Persisting Cloud Events to Cosmos DB in Azure

If you start down the path of implementing Event Sourcing, you’ll most likely come across https://cloudevents.io/ which has the tag line “A specification for describing event data in a common way”. This project seems to be well supported (take a look at the contributors list) and has language projections for a number of different languages. It also has some out of the box support for working with various event systems, such as Azure Event Grid. In this post we’re going to look at how you can simply save and retrieve a CloudEvent (the implementation of the Cloud Events spec) to Azure Cosmos DB.

Getting Started

We’ll start with a basic ASP.NET Core Web API project. Given the .NET 5 release is just around the corner, we’re going to pick the .NET 5.0 (Preview) option. We’re also going to enable the OpenAPI support – this is awesome as it not only gives us OpenAPI (aka next gen of Swagger) documentation for our API, it also gives us a neat test page that we’ll be using to send CloudEvents to our API.

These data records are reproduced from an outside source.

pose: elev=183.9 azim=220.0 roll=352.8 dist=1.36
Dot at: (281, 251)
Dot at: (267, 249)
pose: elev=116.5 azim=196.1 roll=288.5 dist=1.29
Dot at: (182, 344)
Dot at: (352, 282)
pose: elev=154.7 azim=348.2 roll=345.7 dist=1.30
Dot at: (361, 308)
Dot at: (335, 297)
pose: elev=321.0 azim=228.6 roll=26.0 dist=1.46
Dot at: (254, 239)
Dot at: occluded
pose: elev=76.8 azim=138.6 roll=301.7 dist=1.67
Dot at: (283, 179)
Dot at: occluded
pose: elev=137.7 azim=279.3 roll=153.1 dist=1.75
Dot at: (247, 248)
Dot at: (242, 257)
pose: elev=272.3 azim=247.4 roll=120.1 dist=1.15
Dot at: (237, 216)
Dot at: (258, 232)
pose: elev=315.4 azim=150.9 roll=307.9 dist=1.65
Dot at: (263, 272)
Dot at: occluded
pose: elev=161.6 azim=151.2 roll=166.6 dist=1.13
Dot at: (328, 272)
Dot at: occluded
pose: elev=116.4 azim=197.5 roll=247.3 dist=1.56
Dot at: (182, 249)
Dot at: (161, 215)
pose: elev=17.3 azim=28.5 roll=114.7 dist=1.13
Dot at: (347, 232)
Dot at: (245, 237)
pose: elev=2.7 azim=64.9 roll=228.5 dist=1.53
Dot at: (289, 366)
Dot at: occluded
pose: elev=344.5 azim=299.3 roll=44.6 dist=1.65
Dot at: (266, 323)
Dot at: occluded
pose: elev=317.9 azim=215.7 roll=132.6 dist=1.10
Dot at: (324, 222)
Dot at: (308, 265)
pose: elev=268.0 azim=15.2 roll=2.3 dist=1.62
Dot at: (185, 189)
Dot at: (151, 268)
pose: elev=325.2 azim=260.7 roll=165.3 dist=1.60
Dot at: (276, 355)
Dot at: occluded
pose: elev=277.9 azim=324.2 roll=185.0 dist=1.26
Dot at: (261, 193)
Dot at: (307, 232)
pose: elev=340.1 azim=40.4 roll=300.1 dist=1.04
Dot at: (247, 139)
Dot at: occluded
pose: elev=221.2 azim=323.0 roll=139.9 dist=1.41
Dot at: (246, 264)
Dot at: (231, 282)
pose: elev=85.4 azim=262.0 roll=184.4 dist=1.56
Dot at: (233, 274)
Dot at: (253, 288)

We’re going to remove the default WeatherForecastController and the associated WeatherForecast class. Then we’re going to add a new controller, CloudEventsController, which has a single method, UploadCloudEvent, which will be invoked when a POST is made to the /api/cloudevents endpoint.

[ApiController]
[Route("[controller]")]
public class CloudEventsController : ControllerBase
{
    private readonly ILogger<CloudEventsController> _logger;

    public CloudEventsController(ILogger<CloudEventsController> logger)
    {
        _logger = logger;
    }

    [HttpPost]
    public async Task<ActionResult<string>> UploadCloudEvent(
        [FromBody] CloudEvent cloudEvent)
    {
        return Ok("TBD");
    }
}

At this point if we attempt to build the project, we’ll get a build error because the CloudEvent class isn’t recognised. Luckily Visual Studio can help us with this by recommending an appropriate NuGet Package.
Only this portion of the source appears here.